→ PASSAGE TO READ
•••••

Friday, March 9, 2012

Strange Wine by Harlan Ellison, a review

More than 30 years ago in the introduction to Strange Wine (1978) Harlan Ellison railed against television, declaring it the death knell of books and reading. In his usual blunt style:
I now believe that television itself, the medium of sitting in front of a magic box that pulses images at us endlessly, the act of watching TV, per se, is mind crushing. It is soul deadening, dehumanizing, soporific in a poisonous way, ultimately brutalizing. It is, simply put so you cannot mistake my meaning, a bad thing.
It’s hard to say whether Ellison’s fears were misplaced or have come to fruition. I’ve seen reports from the National Endowment for the Arts declaring that reading is in crisis and Americans are reading both less, and less well; opposing reports state that books like Harry Potter have revived reading in old and young alike, and that e-readers have made reading cool again, opening up an old pastime with new technology.

Perhaps Ellison’s essay is showing a little age. Television sets—the glass teat, as he once famously described them—are now competing with computer screens for our national attention, and computers of course allow us to both passively consume entertainment like TV while granting us more access to information and an enormous variety of reading material, albeit of variable quality. Worth noting too is the fact that Ellison was writing in an age of The Mary Tyler Moore Show and Bewitched; perhaps TV has gotten better since then (then I think of The Bachelor and Fear Factor and wonder if gladiatorial combats aren’t coming next). But I think there’s a kernel of truth to Ellison’s rant about television: I wonder if there isn’t something being lost with the decline of paper books, which promote the act of sustained reading without ready access to an internet browser.



All that said, Strange Wine is not a literary masterpiece that proves reading is definitively better than watching TV; I’d rate it well behind his superb collection Deathbird Stories. There are a few gems here, but they lie amid a bevy of solid but unspectacular EC Comics-style gotcha stories. In other words, stuff you can find on reruns of the Twilight Zone or Creepshow. But a few entries move us beyond what TV typically offers, challenging stories that embrace ambiguity and don’t allow for easy, comfortable analysis. Others are designed to grasp you by the shoulders and wake you up to the cold brutality of the world and the meaningless of our existence, a sensation you’re not likely to encounter watching The Biggest Loser.

Strange Wine contains 15 stories and the introductory essay “Revealed at Last! What Killed the Dinosaurs! And You Don’t Look So Terrific Yourself.” The latter is Ellison’s rant on television, provocative and entertaining and very uniquely Ellison. Some of the most enjoyable bits of Strange Wine are Harlan being Harlan is his introductions (we get a lot of Harlan, who offers an introduction for each story). Ellison is a divisive figure in SFF circles, to say the least. Personally I’ve always liked the guy. Sure I don’t agree with everything he says but people like him make the world a more interesting place to live in. He’s also a tireless advocate for writer’s rights, adult literacy and reading, admirable causes all.

As far as the stories go, “Seeing” is amazing. In the introduction Ellison says he dreamed up the idea for the story when he envisioned eyes that could see in new and strange ways. “Seeing” has a dystopian Blade Runner vibe, a dying, polluted Earth where people are abducted off the streets and their bodyparts sold to the rich. It’s also a rumination on what it means to truly see, and how lucky we are as humans with our limited vision. If we could see the past and future of our own short lives and the darkness we come from, and into which we return, we’d go mad. We are vessels, surrounded by darkness, bound for other places, and it’s better that way.

•••••

→ PROVIDED INFORMATION
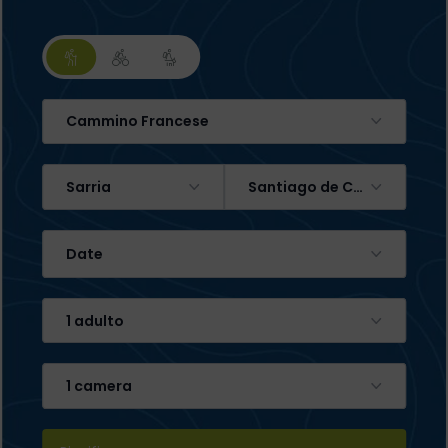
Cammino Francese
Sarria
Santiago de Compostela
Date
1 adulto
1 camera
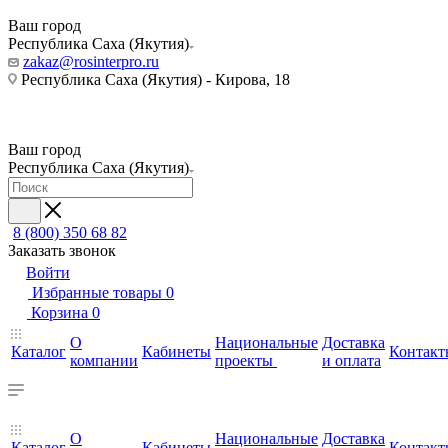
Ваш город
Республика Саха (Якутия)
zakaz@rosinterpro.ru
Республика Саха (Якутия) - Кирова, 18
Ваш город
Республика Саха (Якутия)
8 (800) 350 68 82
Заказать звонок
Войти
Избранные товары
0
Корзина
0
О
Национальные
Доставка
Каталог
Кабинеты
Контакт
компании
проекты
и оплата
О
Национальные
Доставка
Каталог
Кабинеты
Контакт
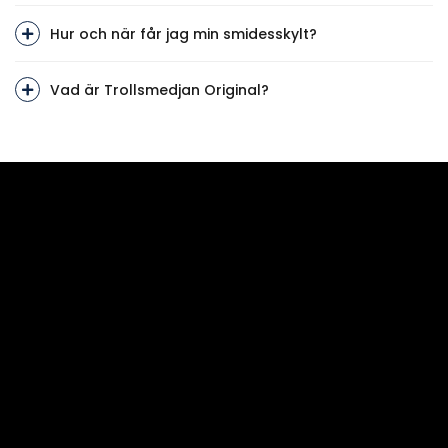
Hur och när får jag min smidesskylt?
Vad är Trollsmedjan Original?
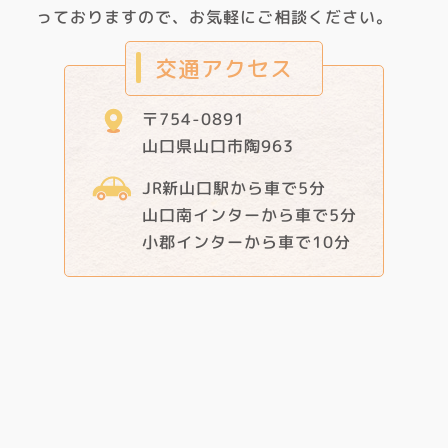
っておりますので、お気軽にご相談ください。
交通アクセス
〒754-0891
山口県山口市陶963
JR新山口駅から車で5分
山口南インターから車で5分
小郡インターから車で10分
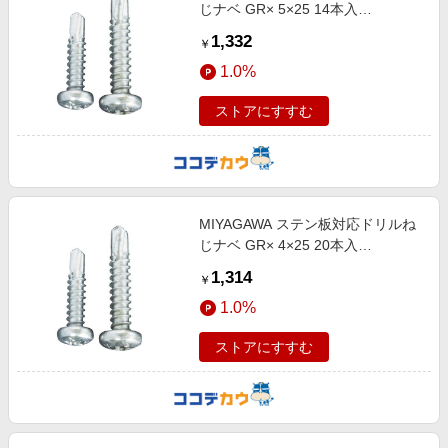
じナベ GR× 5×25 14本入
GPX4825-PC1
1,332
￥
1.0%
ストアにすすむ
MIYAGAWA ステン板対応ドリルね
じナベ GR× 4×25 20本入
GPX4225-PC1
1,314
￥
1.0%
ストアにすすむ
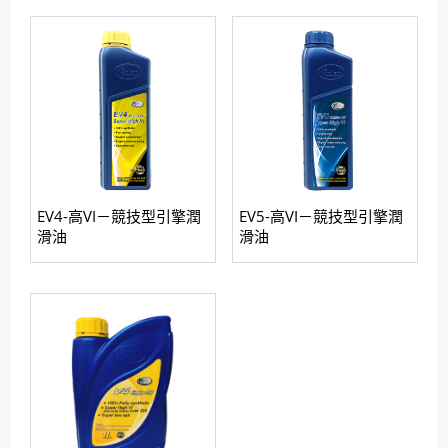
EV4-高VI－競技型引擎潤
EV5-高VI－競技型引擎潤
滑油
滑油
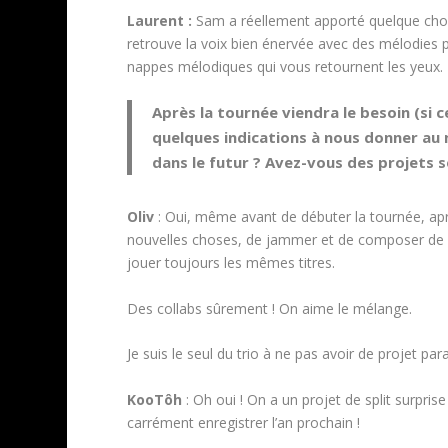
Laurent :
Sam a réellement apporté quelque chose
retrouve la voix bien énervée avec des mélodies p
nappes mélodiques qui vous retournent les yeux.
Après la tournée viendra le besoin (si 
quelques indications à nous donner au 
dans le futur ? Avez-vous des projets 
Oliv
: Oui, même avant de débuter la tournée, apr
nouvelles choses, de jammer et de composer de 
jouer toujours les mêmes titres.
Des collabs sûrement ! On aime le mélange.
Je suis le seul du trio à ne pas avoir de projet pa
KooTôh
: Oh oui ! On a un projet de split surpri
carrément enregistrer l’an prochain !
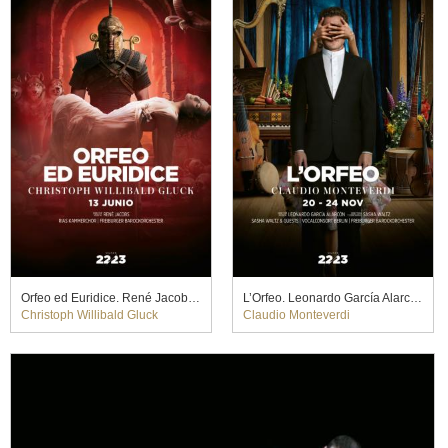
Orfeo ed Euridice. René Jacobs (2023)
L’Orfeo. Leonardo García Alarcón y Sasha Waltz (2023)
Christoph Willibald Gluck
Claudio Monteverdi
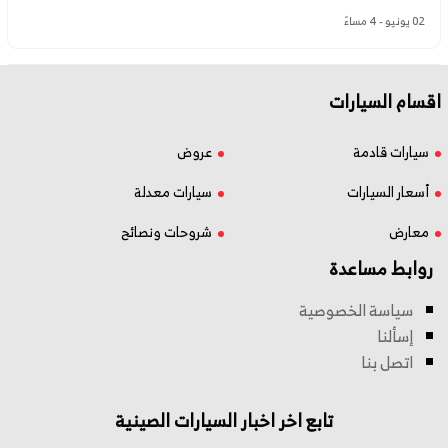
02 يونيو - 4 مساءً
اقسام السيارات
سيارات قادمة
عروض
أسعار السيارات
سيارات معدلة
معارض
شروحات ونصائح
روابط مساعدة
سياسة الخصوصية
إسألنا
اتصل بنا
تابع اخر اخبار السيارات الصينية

•••••

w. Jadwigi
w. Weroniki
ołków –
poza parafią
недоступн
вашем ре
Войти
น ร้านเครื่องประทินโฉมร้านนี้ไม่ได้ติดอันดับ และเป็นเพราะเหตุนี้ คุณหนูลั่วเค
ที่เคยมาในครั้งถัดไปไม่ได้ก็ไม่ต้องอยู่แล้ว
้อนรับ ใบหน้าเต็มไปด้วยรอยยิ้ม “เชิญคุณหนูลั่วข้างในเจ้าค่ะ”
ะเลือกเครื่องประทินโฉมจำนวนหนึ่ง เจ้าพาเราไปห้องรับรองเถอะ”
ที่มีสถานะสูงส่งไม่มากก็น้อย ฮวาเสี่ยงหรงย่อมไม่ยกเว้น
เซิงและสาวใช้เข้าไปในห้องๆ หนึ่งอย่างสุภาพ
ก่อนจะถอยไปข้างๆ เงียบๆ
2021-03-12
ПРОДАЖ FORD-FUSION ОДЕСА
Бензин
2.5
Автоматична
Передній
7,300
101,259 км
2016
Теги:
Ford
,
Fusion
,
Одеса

•••••

→ TASKS TO COMPLETE
[A] According to the review of Strange Wine, how many stories does the collection contain?
[B] Reproduce the part of the records that opens with the line containing "02 يونيو - 4 مساءً" and closes with the line containing "تابع اخر اخبار السيارات الصينية", including both of those lines.
The review and the records are unrelated material.

→ RESPONSES BY ITEM NUMBER
[A] It contains 15 stories.

[B]
02 يونيو - 4 مساءً
اقسام السيارات
سيارات قادمة
عروض
أسعار السيارات
سيارات معدلة
معارض
شروحات ونصائح
روابط مساعدة
سياسة الخصوصية
إسألنا
اتصل بنا
تابع اخر اخبار السيارات الصينية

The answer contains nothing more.